The deadliest attack killed five paramilitary troops traveling in a routine convoy between the towns of Turbat and Mand, some 680 kilometers (370 miles) southwest of Quetta, the capital city of Baluchistan province.
"Five paramilitary soldiers were martyred and five others were wounded in the bomb blast," a paramilitary commander told Agence France Presse.
The convoy was en route to a remote border base near the town of Mand, he said.
Local police and security officials confirmed the attack and toll.
There was no immediate claim of responsibility but Baluchistan has seen a recent upswing in violence linked to a separatist insurgency, sectarian violence and Islamist militancy.
A Swiss couple, who were abducted in Baluchistan on Friday, are now believed to have been smuggled into Pakistan's lawless tribal belt on the Afghan border, a notorious haven for Taliban and al-Qaida.
In the tribal belt, three soldiers were killed in North Waziristan, considered a leading militant fortress and where Pakistan is under huge U.S. pressure to launch an offensive against the al-Qaida-linked Haqqani network.
Officials said a bomb was detonated by remote-control near Miranshah, the main town in the tribal district, soon after the convoy left for the town of Datta Khel, ripping through a truck carrying army and paramilitary troops.
"Three soldiers were killed and 15 wounded," an intelligence official told AFP.
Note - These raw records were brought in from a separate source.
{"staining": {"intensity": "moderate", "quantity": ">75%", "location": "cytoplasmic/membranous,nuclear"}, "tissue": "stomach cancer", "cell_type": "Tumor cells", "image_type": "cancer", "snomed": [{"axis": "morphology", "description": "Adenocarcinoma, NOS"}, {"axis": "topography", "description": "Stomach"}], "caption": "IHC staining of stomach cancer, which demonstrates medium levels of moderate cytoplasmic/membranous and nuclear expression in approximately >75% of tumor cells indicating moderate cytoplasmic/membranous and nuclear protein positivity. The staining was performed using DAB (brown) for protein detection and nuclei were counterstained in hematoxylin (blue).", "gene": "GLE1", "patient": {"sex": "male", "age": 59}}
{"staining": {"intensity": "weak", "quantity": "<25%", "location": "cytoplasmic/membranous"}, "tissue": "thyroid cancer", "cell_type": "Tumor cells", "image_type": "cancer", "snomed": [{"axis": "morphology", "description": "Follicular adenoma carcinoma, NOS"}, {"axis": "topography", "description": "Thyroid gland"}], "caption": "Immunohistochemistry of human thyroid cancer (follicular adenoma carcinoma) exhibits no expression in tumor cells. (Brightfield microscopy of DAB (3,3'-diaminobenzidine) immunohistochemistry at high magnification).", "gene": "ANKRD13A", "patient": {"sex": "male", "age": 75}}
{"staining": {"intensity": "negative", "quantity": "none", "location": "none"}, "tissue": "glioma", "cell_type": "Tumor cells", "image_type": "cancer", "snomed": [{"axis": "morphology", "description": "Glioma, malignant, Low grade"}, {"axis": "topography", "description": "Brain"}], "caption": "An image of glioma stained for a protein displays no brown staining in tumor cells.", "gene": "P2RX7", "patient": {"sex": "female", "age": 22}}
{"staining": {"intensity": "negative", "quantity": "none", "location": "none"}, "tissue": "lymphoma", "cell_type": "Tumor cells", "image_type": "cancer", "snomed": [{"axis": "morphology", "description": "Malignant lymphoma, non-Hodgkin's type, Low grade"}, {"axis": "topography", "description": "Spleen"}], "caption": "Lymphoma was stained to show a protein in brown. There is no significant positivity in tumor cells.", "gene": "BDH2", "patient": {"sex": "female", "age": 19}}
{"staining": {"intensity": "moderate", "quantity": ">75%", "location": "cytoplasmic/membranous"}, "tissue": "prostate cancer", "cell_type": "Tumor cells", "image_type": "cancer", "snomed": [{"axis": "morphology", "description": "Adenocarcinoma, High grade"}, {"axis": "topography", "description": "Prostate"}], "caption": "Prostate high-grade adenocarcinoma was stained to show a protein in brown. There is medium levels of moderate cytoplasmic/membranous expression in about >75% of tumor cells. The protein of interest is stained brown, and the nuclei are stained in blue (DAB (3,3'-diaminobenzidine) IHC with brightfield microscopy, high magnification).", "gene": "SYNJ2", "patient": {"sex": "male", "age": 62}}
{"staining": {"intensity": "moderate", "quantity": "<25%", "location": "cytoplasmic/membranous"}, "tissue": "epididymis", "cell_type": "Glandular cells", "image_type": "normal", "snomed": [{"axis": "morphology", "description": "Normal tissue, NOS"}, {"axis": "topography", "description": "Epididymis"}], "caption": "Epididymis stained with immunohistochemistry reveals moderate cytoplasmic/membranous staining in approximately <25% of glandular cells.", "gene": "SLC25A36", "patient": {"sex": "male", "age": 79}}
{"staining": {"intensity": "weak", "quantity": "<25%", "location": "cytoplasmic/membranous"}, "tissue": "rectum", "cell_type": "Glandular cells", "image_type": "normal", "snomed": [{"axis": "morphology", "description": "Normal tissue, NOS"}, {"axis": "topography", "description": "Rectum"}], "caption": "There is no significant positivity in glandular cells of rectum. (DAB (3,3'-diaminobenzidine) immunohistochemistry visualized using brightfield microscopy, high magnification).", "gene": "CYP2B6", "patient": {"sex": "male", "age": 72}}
Another security official said the bomb was planted in a drain near the market in Miranshah and exploded at a time when authorities had imposed a routine curfew so the military convoy could go past.
In the neighboring district of South Waziristan, a paramilitary soldier was killed when Taliban militants attacked a checkpost in the Makeen area, security officials in the main northwestern city of Peshawar said.
Pakistan has been under huge pressure to do more to destroy militant sanctuaries, particularly in North Waziristan, since U.S. Navy SEALs found and killed Osama bin Laden in the town of Abbottabad on May 2.
But military commanders argue that any operation should be of their choosing, arguing that its 140,000 troops already committed to the northwest are too overstretched fighting a homegrown insurgency to take on the Haqqanis.
On Monday, the military announced the start of an operation in Kurram designed to clear out militants and suicide bombers who have taken refuge there, and open up the main road dissecting the tribal district.
Few details have emerged, however, of how the campaign is progressing.